■ Excerpt

Then we can reboot the Pi and the dashboard appears (takes a while to appear).
Epilogue
We wanted to have a demonstrator for an exhibition that could run unattended, did not need network connections, and showcased the use of the Raspberry Pi as a means to collect and display environmental data. This configuration works well and shows what a versatile computer the Pi really is. In designing the dashboard, there were inevitably lots of editing required. We discovered that with the Pi connected to a monitor as configured above, the best means to do this was to connect with a separate networked laptop to the NodeRED configuration page on the Pi (<<IP address of Pi>>:1880) – then, then the code is redeployed, or the dashboard rebuilt – the attached monitor display automatically updates. This saved a LOT of time.
For the exhibition itself, the Pi can now be plugged in and powered up and should immediately start working. A ‘power down’ halt button – has been added at the foot of the dashboard, as it is generally not advised to turn off a Pi by just pulling the plug!! If we are running without a mouse or keyboard, but using the Raspberry Pi screen, which is a touchscreen, a further ‘touch’ setting needs to be added to the call to Chromium, thus: (/usr/bin/chromium-browser –touch-events –noerrdialogs –disable-infobars –kiosk http://localhost:1880/ui).

■ Given data
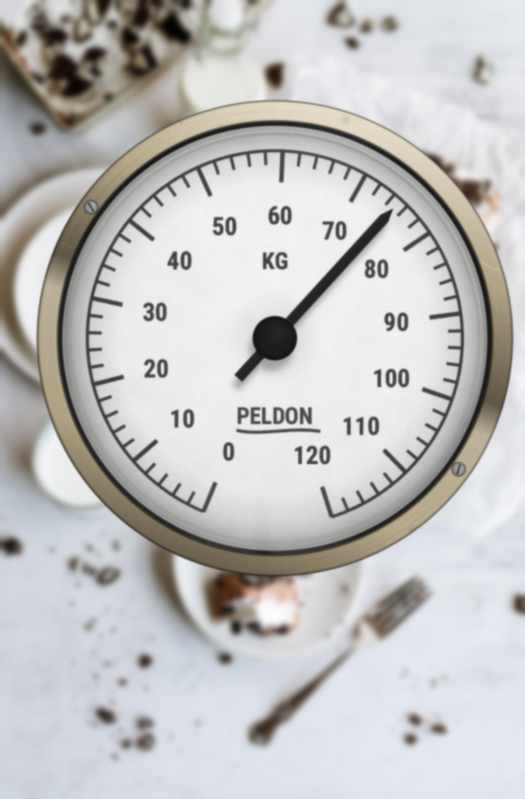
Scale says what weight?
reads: 75 kg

■ Exercise
Copy the Raspberry Pi excerpt again, starting with "Then we can" and going on through "LOT of time.", and swap every "dashboard" in that part for "control panel".

■ Problem solution
Then we can reboot the Pi and the control panel appears (takes a while to appear).
Epilogue
We wanted to have a demonstrator for an exhibition that could run unattended, did not need network connections, and showcased the use of the Raspberry Pi as a means to collect and display environmental data. This configuration works well and shows what a versatile computer the Pi really is. In designing the control panel, there were inevitably lots of editing required. We discovered that with the Pi connected to a monitor as configured above, the best means to do this was to connect with a separate networked laptop to the NodeRED configuration page on the Pi (<<IP address of Pi>>:1880) – then, then the code is redeployed, or the control panel rebuilt – the attached monitor display automatically updates. This saved a LOT of time.